◆ **What needs to be done**: Which lines in the records below contain the word "many"? Pull out each of those lines and copy it in full.

◆ **Provided records**:

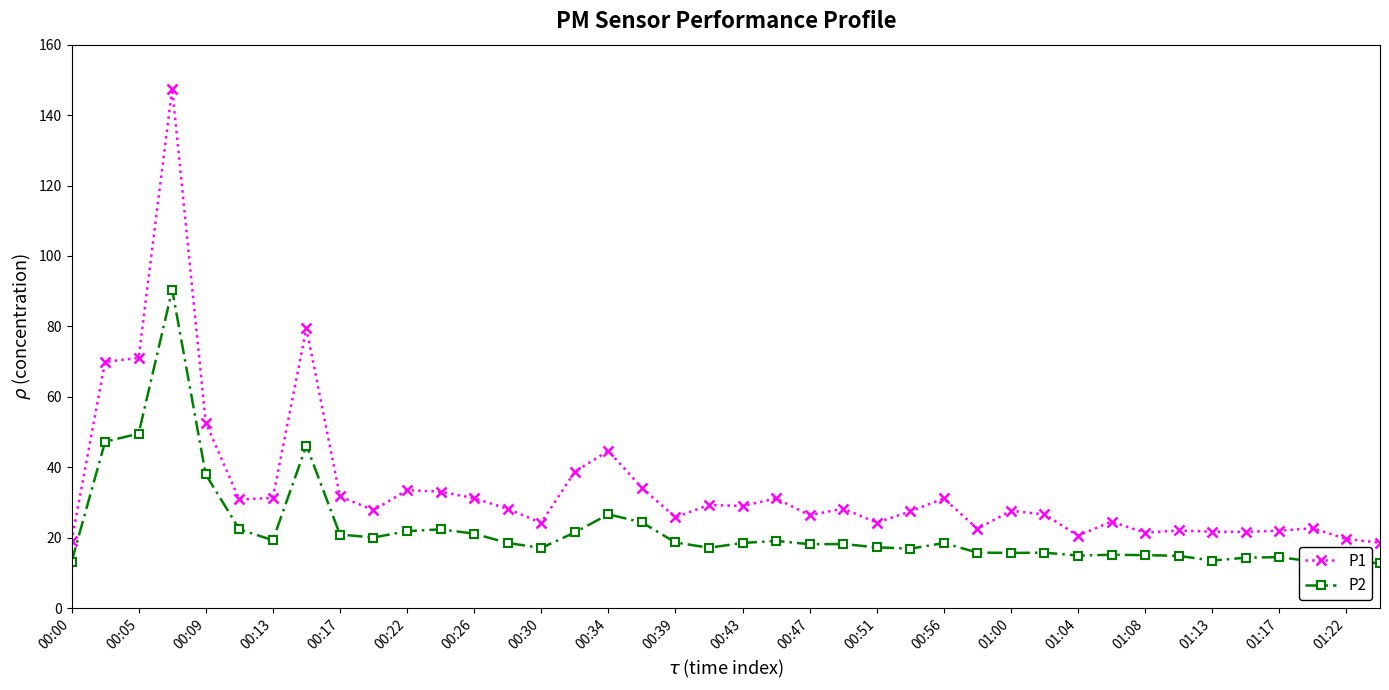

In P1, how many points are lower than both neighbors (excluding endpoints)?

11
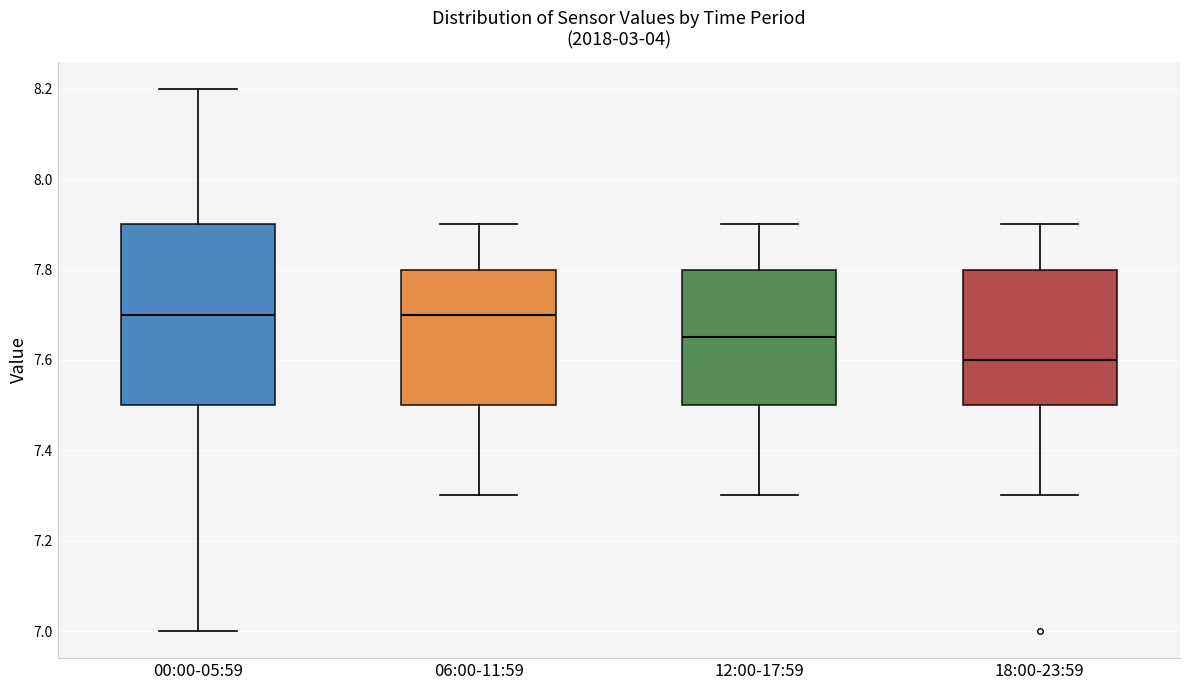

Where does the lower whisker of the box for 06:00-11:59 end on the y-axis? The values are not printed on the chart, so give them approximately, as read against the axis.

7.30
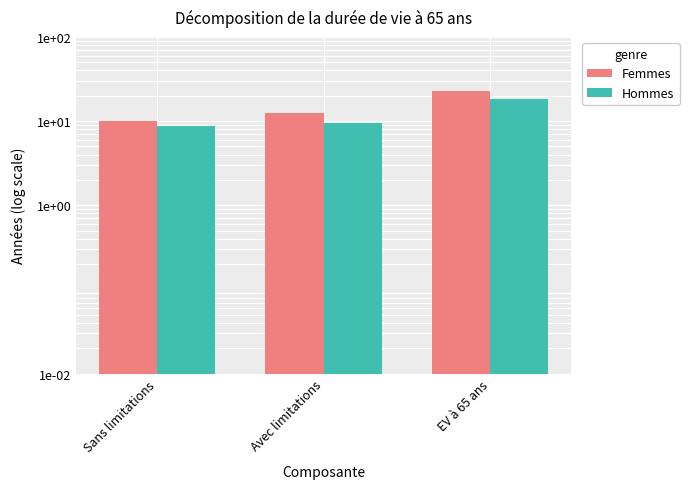

What is the label of the 1st bar from the right?

EV à 65 ans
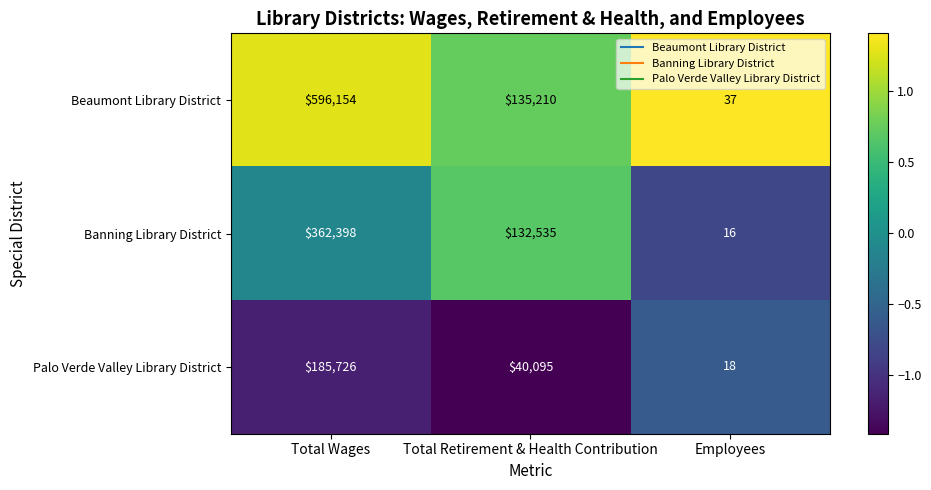

How many data points does each series have?

3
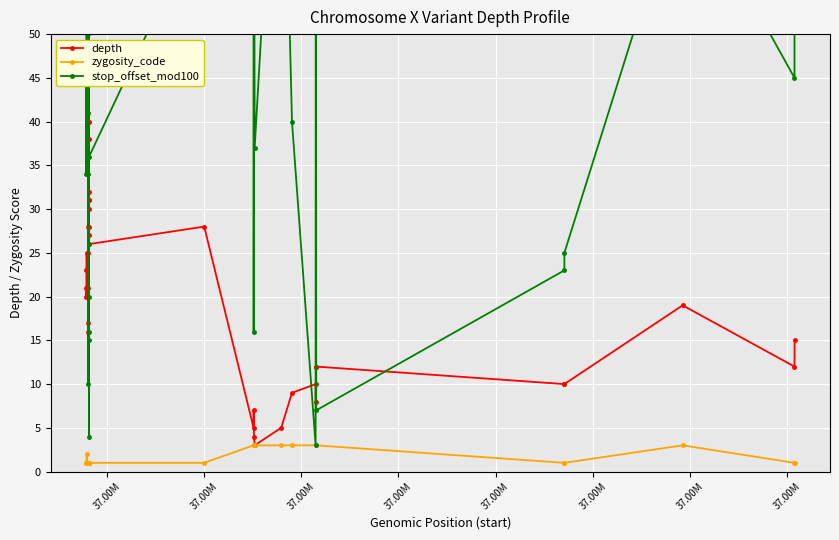

What is the value of the zygosity_code point at the 35th from the left?

1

◆ **Result**:
In P1, how many points are lower than both neighbors (excluding endpoints)?
How many data points does each series have?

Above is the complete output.